Ibnu Jarir mengatakan, telah menceritakan kepada kami Al-Qasim, telah
menceritakan kepada kami Al-Husain, telah menceritakan kepada kami Hasyim, telah
menceritakan kepada kami Al-Awwam ibnu Hausyab, dari seorang Syekh dari kalangan
Bani Asad, dari Ibnu Abbas yang mengatakan bahwa ia menafsirkan surat An-Nur,
dan ketika sampai pada firman-Nya: Sesungguhnya orang-orang yang menuduh
wanita-wanita yang baik-baik, yang lengah lagi beriman (berbuat zina).
(An-Nur: 23), hingga akhir ayat. Maka Ibnu Abbas mengatakan bahwa hal ini
berkenaan dengan Aisyah dan istri-istri Nabi Saw. yang lainnya. Di dalam ayat
ini tidak jelas disebutkan ketentuan hukumnya, dan tidak disebutkan bahwa tobat
mereka diterima. Kemudian Ibnu Abbas melanjutkan tafsirannya sampai pada firman
Allah Swt.: Dan orang-orang yang menuduh wanita-wanita yang baik-baik
(berbuat zina) dan mereka tidak mendatangkan empat orang saksi.

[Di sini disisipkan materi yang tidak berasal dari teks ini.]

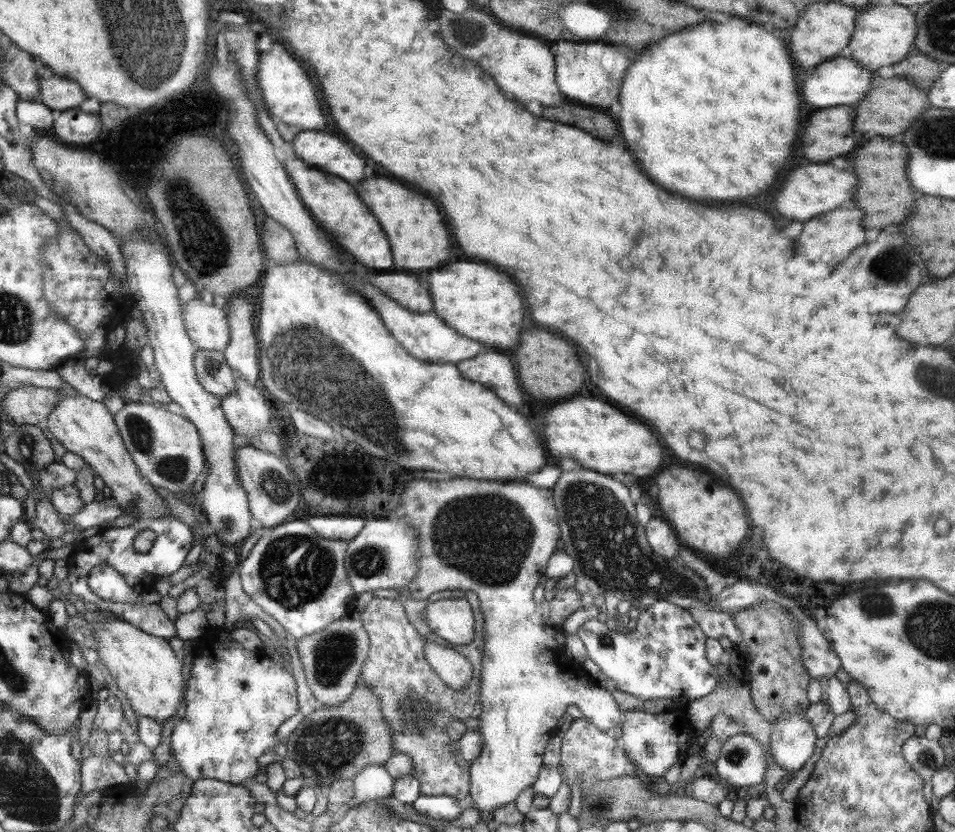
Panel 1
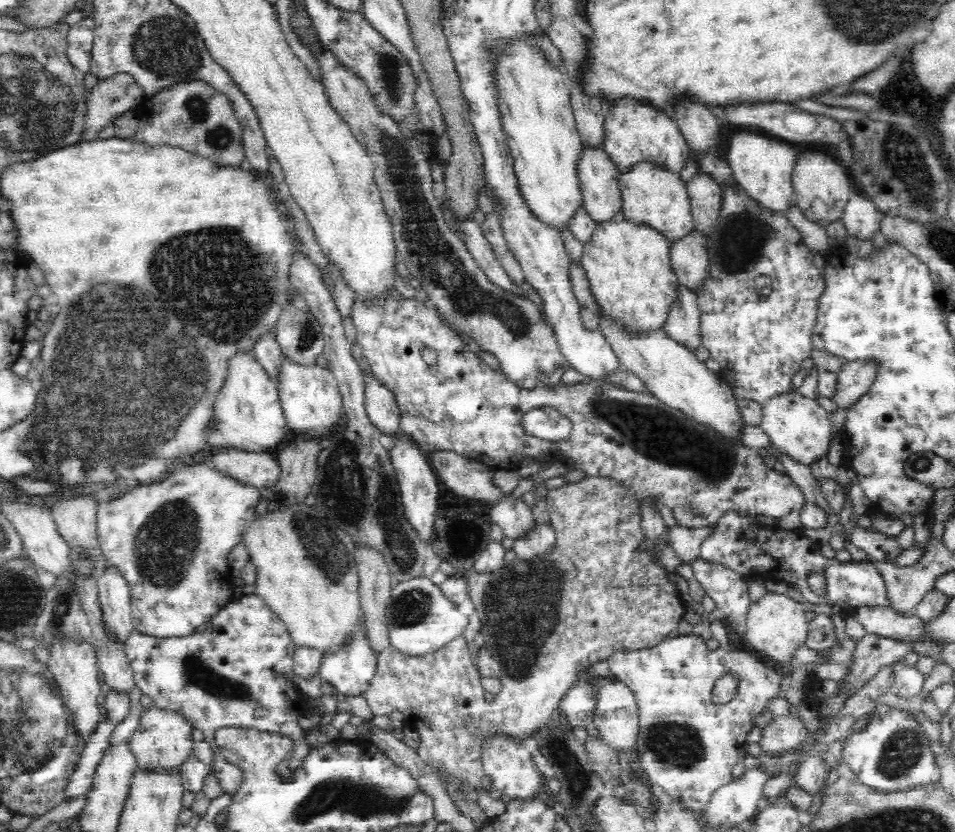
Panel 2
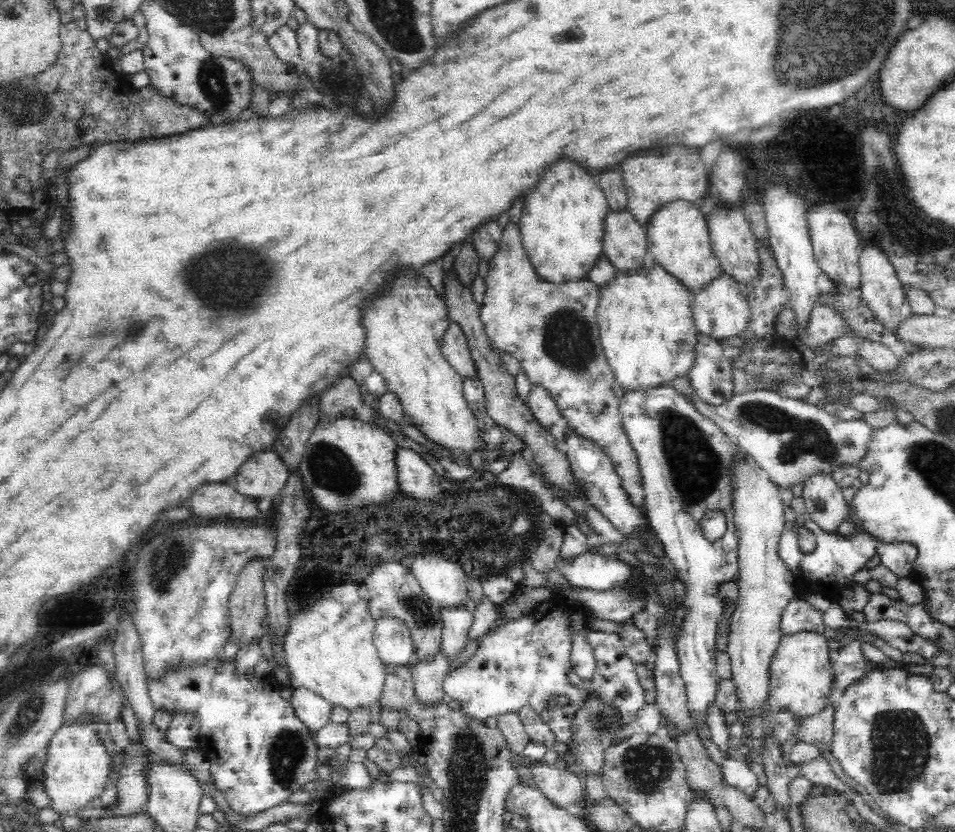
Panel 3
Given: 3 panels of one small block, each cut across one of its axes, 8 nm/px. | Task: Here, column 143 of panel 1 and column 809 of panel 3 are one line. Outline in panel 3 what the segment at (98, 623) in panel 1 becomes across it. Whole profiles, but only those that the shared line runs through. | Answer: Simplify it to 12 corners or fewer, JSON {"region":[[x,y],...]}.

(An-Nur: 4) sampai dengan firman-Nya: kecuali orang-orang yang bertobat
sesudah itu dan memperbaiki (dirinya). (An-Nur: 5). hingga akhir ayat. Maka
Allah Swt. menjadikan bagi mereka jalan untuk tobat, dan tidak menjadikan bagi
mereka yang menuduh istri-istri Nabi Saw. jalan untuk tobat.
Perawi melanjutkan kisahnya, bahwa lalu sebagian dari para hadirin di majelis
itu berniat bangkit menuju kepada Ibnu Abbas dengan maksud akan mencium
kepalanya karena tafsir yang ia kemukakan tentang surat An-Nur ini sangat baik,
sebagai ungkapan rasa terima kasihnya.
Perkataan Ibnu Abbas Mubhamah mengandung pengertian umum tentang
pengharaman menuduh berzina setiap wanita yang baik-baik, dan bahwa pelakunya
mendapat laknat di dunia dan akhirat.
Hal yang sama telah dikatakan oleh Abdur Rahman ibnu Zaid ibnu Aslam, bahwa
hal ini berkenaan dengan Siti Aisyah dan orang-orang yang melakukan perbuatan
serupa terhadap kaum muslimat di masa sekarang. Maka bagi mereka ancaman yang
telah disebutkan oleh Allah Swt. dalam firman-Nya. Akan tetapi, Siti Aisyah saat
itu dijadikan sebagai teladan dan contoh dalam masalah ini.
Ibnu Jarir memilih pendapat yang mengatakan bahwa makna ayat ini mengandung
pengertian yang umum, dan pendapat inilah yang benar menurutnya.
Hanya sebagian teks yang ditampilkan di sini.